> _Job item a_
Copy the passage of the graduate residents text from "2022 Self-Directed Graduate" to "historically renowned compositions.".

> _Text block_
:::
2022 Self-Directed Graduate Residents
Cam is a Ph.D. student in the Department of Psychology, Neuroscience & Behaviour, holding degrees in music and psychology from McMaster University. His research with the MAPLE Lab explores how composers use expressive cues such as loudness, pitch, and timing to communicate music’s emotional meaning. His project aims to elucidate how music’s complex structure affects its perceived meaning in explorations of historically renowned compositions.
Recent technological advances have enabled analysts to explore music’s historic changes using sophisticated algorithms. Although these quantitative techniques hold potential to clarify changes in musical expression, they often lack theoretical common ground with the qualitative methods of past musicological research. Cam’s project blends qualitative and quantitative techniques to trace the evolution of a musical language, using interactive data visualizations to communicate his findings. Specifically, he analyzes special sets of pieces composed since the seventeenth century, examining expressive changes in a long-held tradition. His exploratory analyses track compositional changes in a widely-studied musical idiom—revealing expressive patterns in works by J.S. Bach (1685-1750) and F. Chopin (1810-49). Interactive applications showcasing his findings allow readers to perform their own analyses while engaging with the data and musical excerpts examined.
Emma Croll-Baehre (they/she) is a PhD candidate in the Department of English and Cultural Studies. Emma completed a BA (Hons) in English Language and Literature with a Minor in Women’s Studies (2014-2018) at the University of Western Ontario, followed by an MA in Cultural Studies and Critical Theory at McMaster University (2018-2019). Emma’s Vanier-CGS supported doctoral work considers contemporary twin cultural production in the digital era.
:::
> _Records to use_
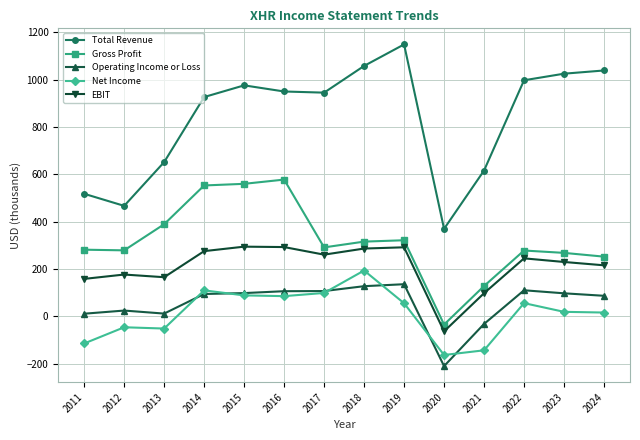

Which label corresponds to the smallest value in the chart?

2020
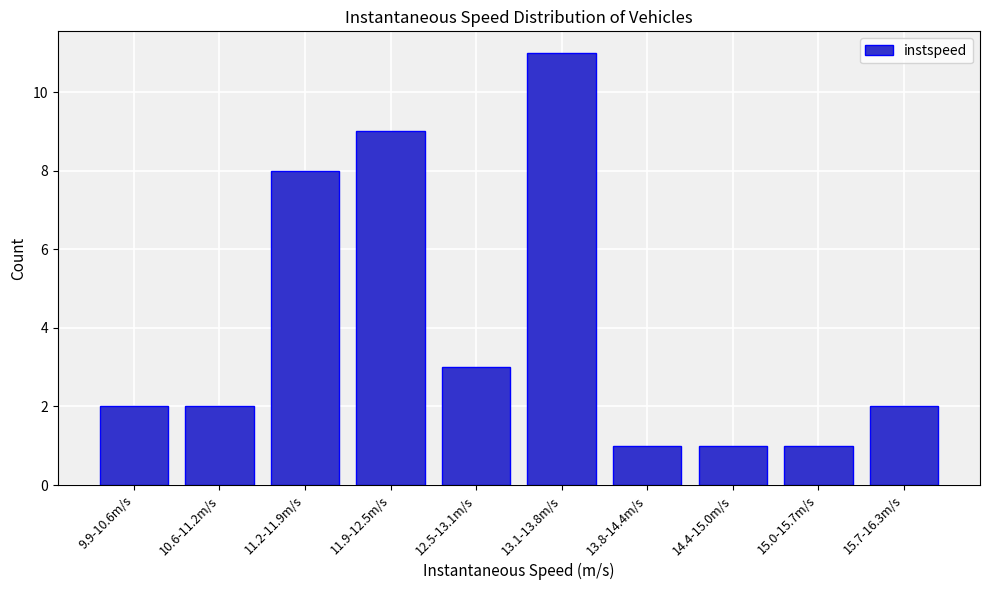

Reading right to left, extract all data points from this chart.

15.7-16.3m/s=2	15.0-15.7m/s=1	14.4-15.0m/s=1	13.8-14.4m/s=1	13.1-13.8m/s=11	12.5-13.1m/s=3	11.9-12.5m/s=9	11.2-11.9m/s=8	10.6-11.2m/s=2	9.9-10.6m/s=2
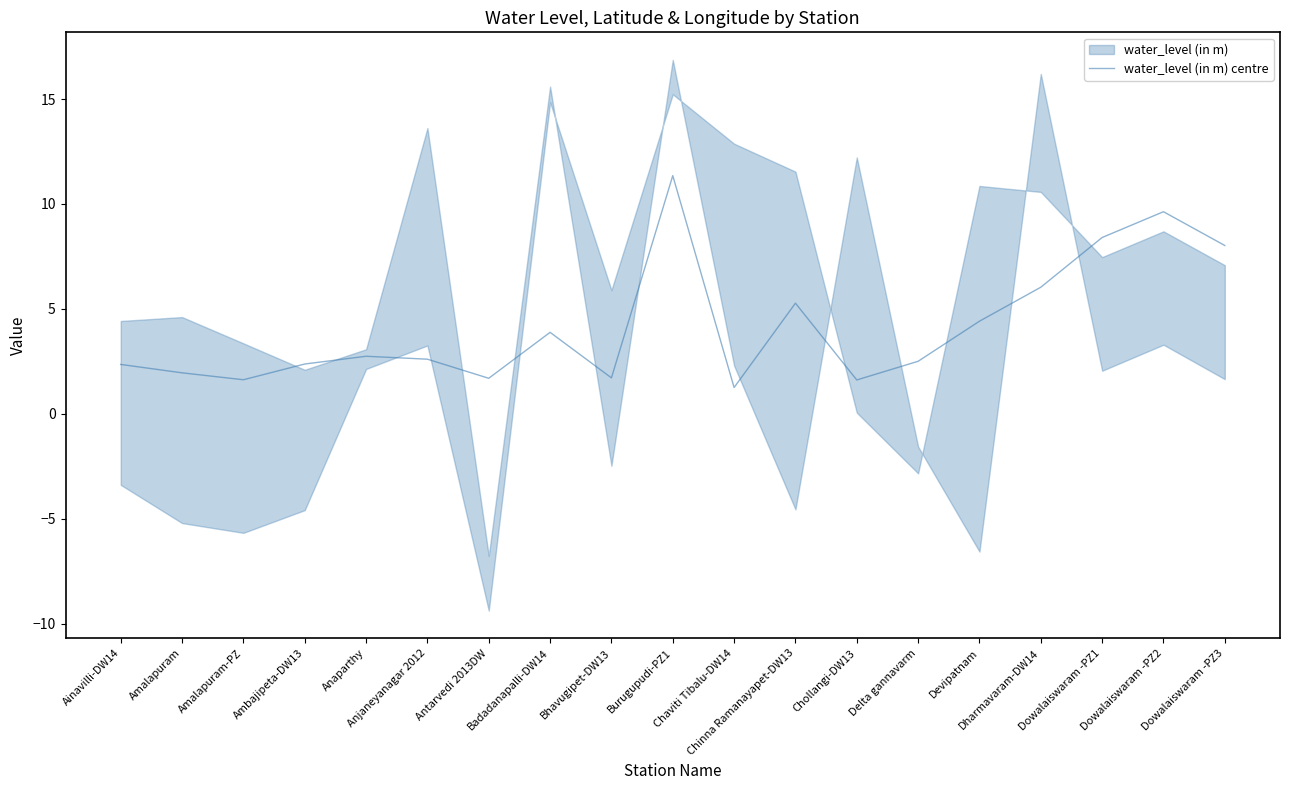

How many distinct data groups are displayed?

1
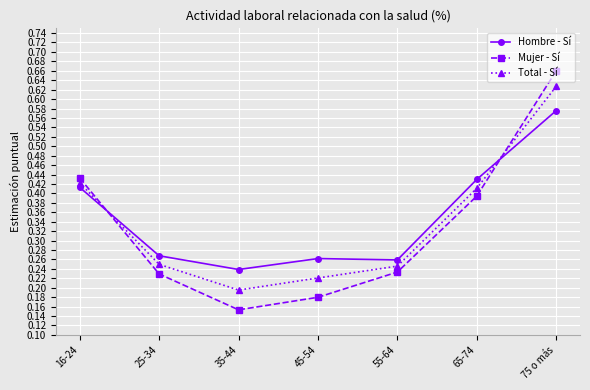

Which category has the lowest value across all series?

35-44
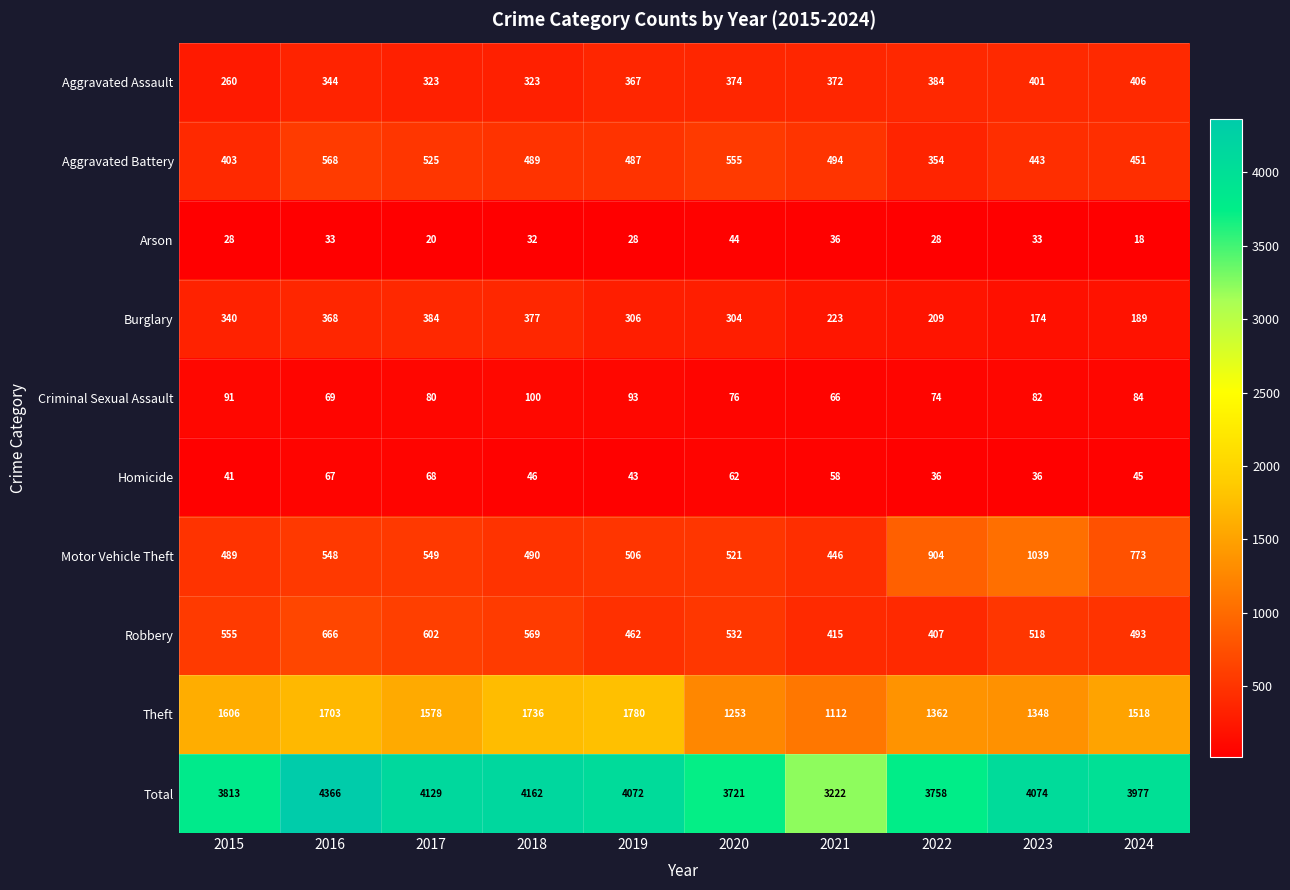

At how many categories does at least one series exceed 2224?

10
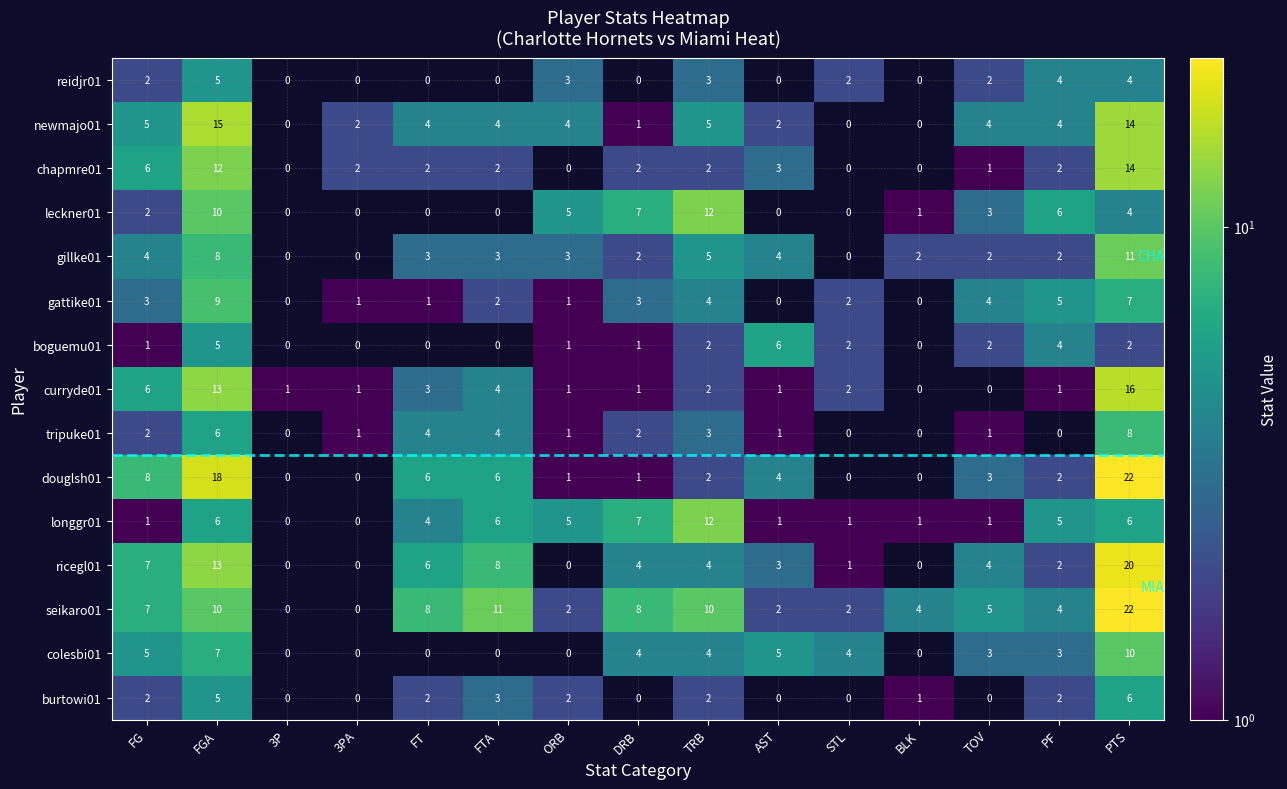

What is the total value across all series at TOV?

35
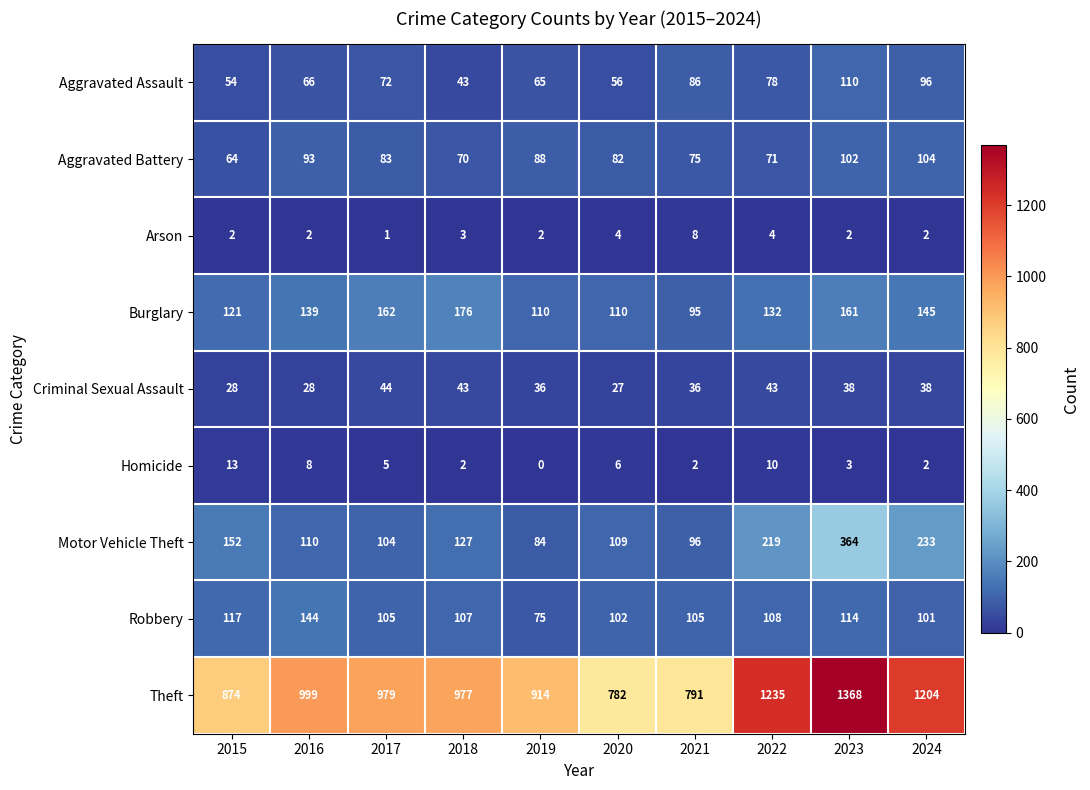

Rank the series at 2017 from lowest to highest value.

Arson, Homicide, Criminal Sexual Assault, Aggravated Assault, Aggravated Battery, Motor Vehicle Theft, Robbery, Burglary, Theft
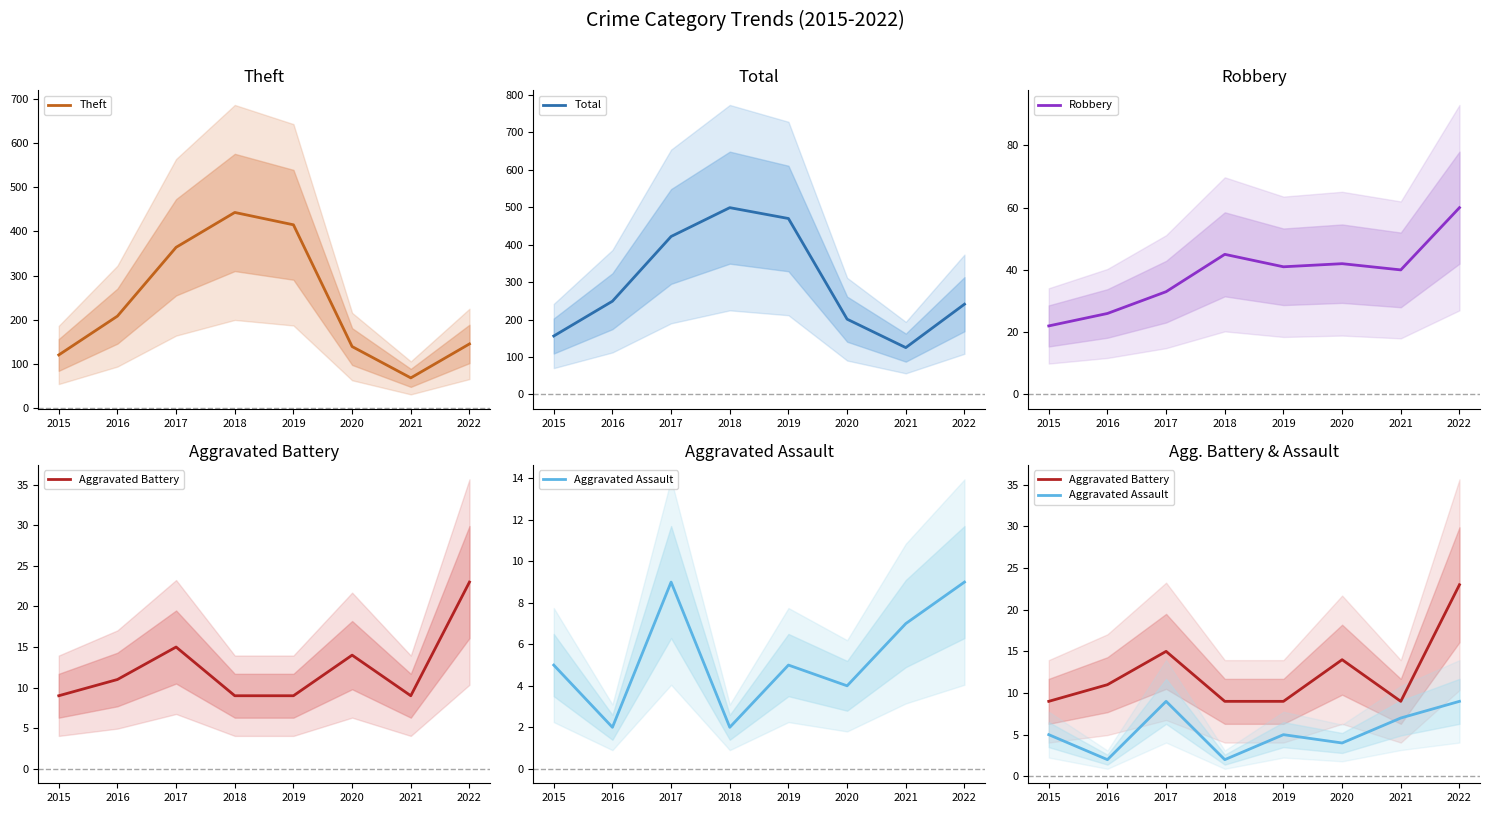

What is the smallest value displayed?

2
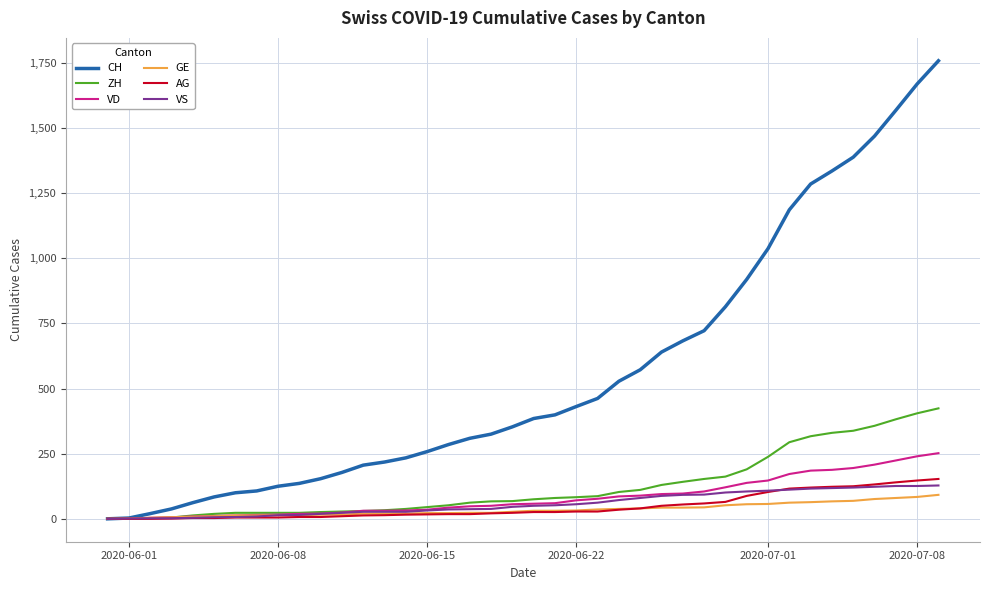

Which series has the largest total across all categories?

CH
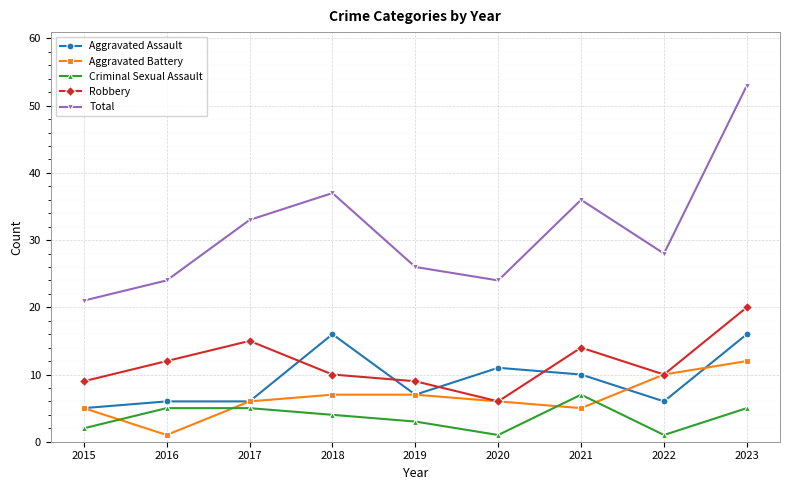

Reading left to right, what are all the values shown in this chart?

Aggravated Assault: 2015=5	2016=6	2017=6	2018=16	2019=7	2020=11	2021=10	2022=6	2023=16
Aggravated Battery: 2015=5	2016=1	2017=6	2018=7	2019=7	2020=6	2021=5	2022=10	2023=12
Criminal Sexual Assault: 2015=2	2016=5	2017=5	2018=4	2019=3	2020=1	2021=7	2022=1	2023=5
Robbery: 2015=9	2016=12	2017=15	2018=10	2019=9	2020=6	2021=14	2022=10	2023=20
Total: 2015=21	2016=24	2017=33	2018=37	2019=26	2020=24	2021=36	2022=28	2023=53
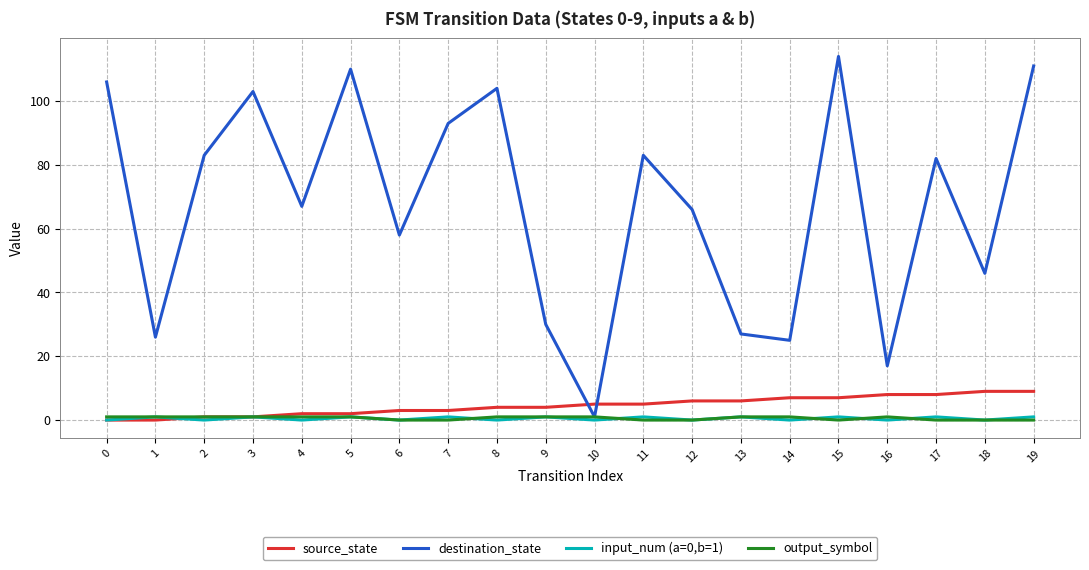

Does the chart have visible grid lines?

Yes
:::
> _Job item b_
Rewrite the rows from the line with "Which category has" to the line with "Reading left to", changing "series" to "group" and leaving everything else unchanged. Return only those lines, without the pictures.

> _Answer space a_
2022 Self-Directed Graduate Residents
Cam is a Ph.D. student in the Department of Psychology, Neuroscience & Behaviour, holding degrees in music and psychology from McMaster University. His research with the MAPLE Lab explores how composers use expressive cues such as loudness, pitch, and timing to communicate music’s emotional meaning. His project aims to elucidate how music’s complex structure affects its perceived meaning in explorations of historically renowned compositions.

> _Answer space b_
Which category has the lowest value across all group?

35-44

At how many categories does at least one group exceed 2224?

10

What is the total value across all group at TOV?

35

Rank the group at 2017 from lowest to highest value.

Arson, Homicide, Criminal Sexual Assault, Aggravated Assault, Aggravated Battery, Motor Vehicle Theft, Robbery, Burglary, Theft

What is the smallest value displayed?

2

Which group has the largest total across all categories?

CH

Reading left to right, what are all the values shown in this chart?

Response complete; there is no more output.